Activity:
Where the word "action" appears in a line below, copy the whole line.

Records:
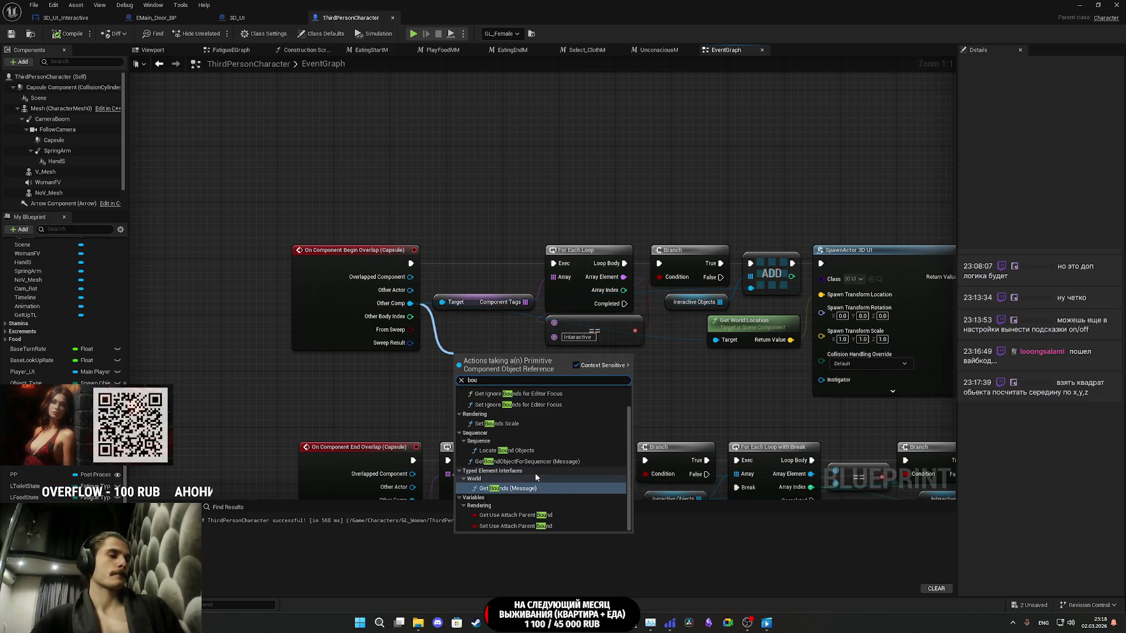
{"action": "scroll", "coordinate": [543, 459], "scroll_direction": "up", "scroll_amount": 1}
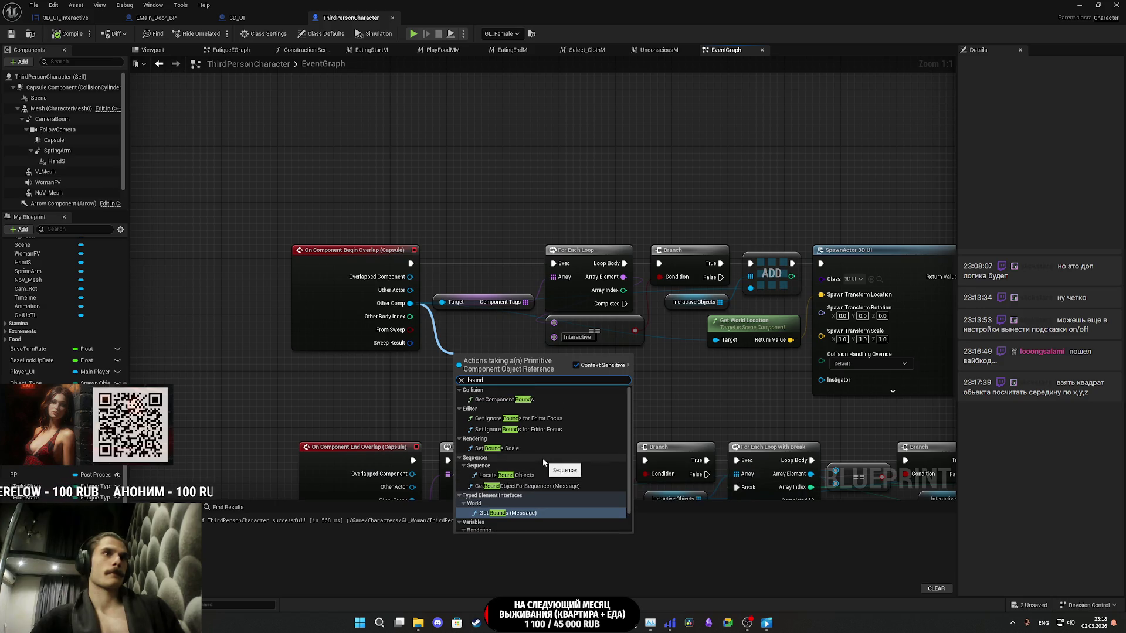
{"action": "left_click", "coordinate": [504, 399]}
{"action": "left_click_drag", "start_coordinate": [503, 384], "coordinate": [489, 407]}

* * *

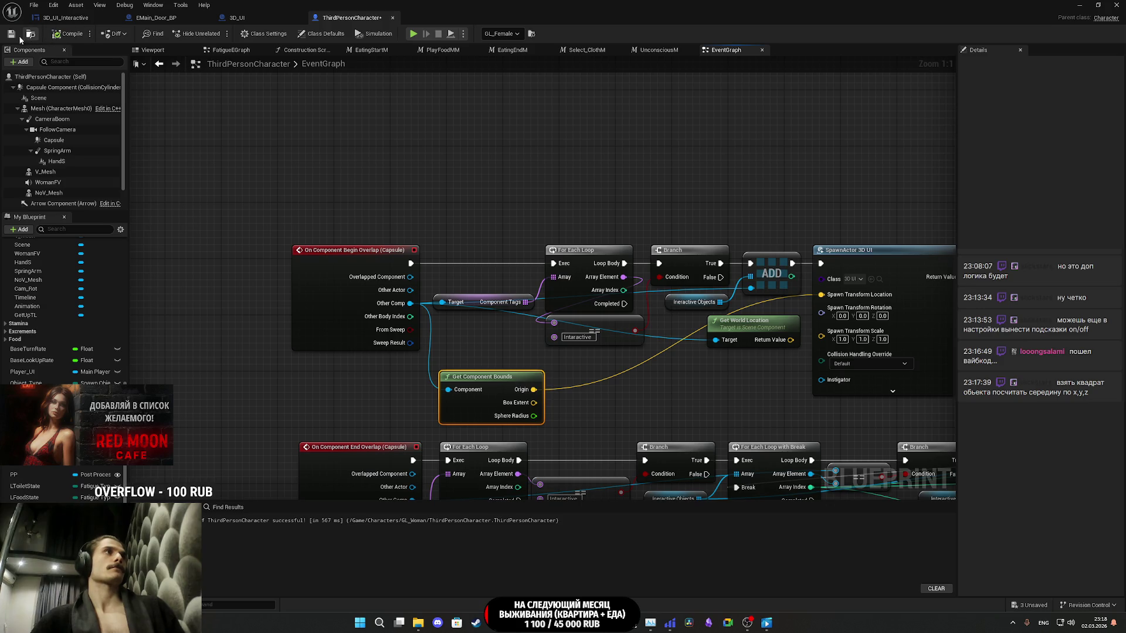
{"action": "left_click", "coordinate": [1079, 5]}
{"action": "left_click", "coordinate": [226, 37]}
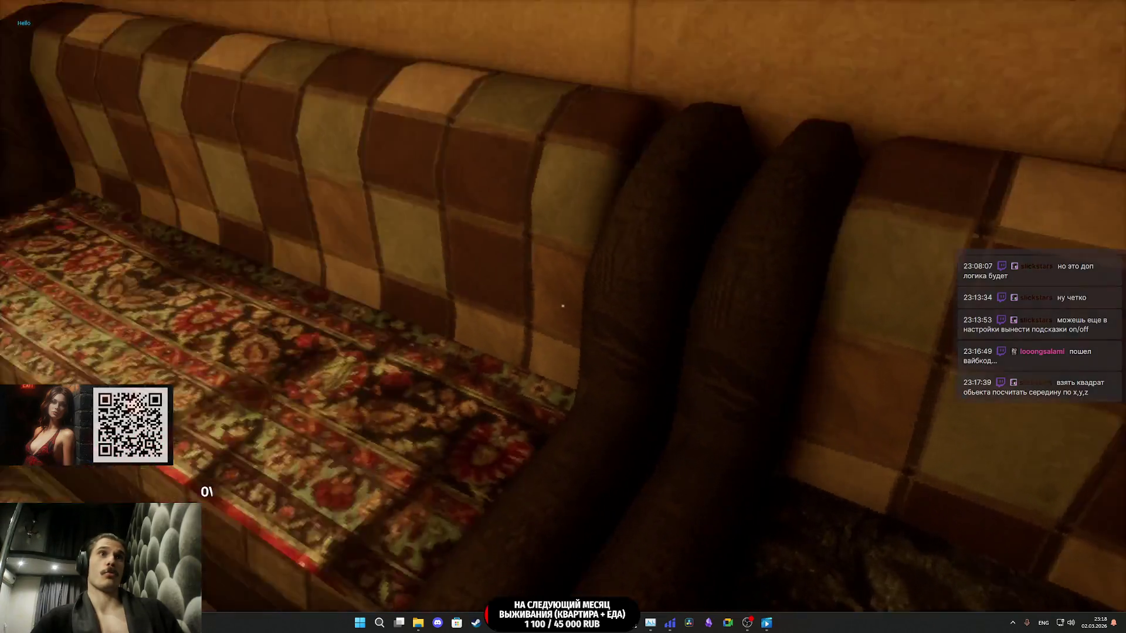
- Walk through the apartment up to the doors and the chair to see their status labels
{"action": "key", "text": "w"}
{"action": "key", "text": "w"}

Response area:
{"action": "scroll", "coordinate": [543, 459], "scroll_direction": "up", "scroll_amount": 1}
{"action": "left_click", "coordinate": [504, 399]}
{"action": "left_click_drag", "start_coordinate": [503, 384], "coordinate": [489, 407]}
{"action": "left_click", "coordinate": [1079, 5]}
{"action": "left_click", "coordinate": [226, 37]}
{"action": "key", "text": "w"}
{"action": "key", "text": "w"}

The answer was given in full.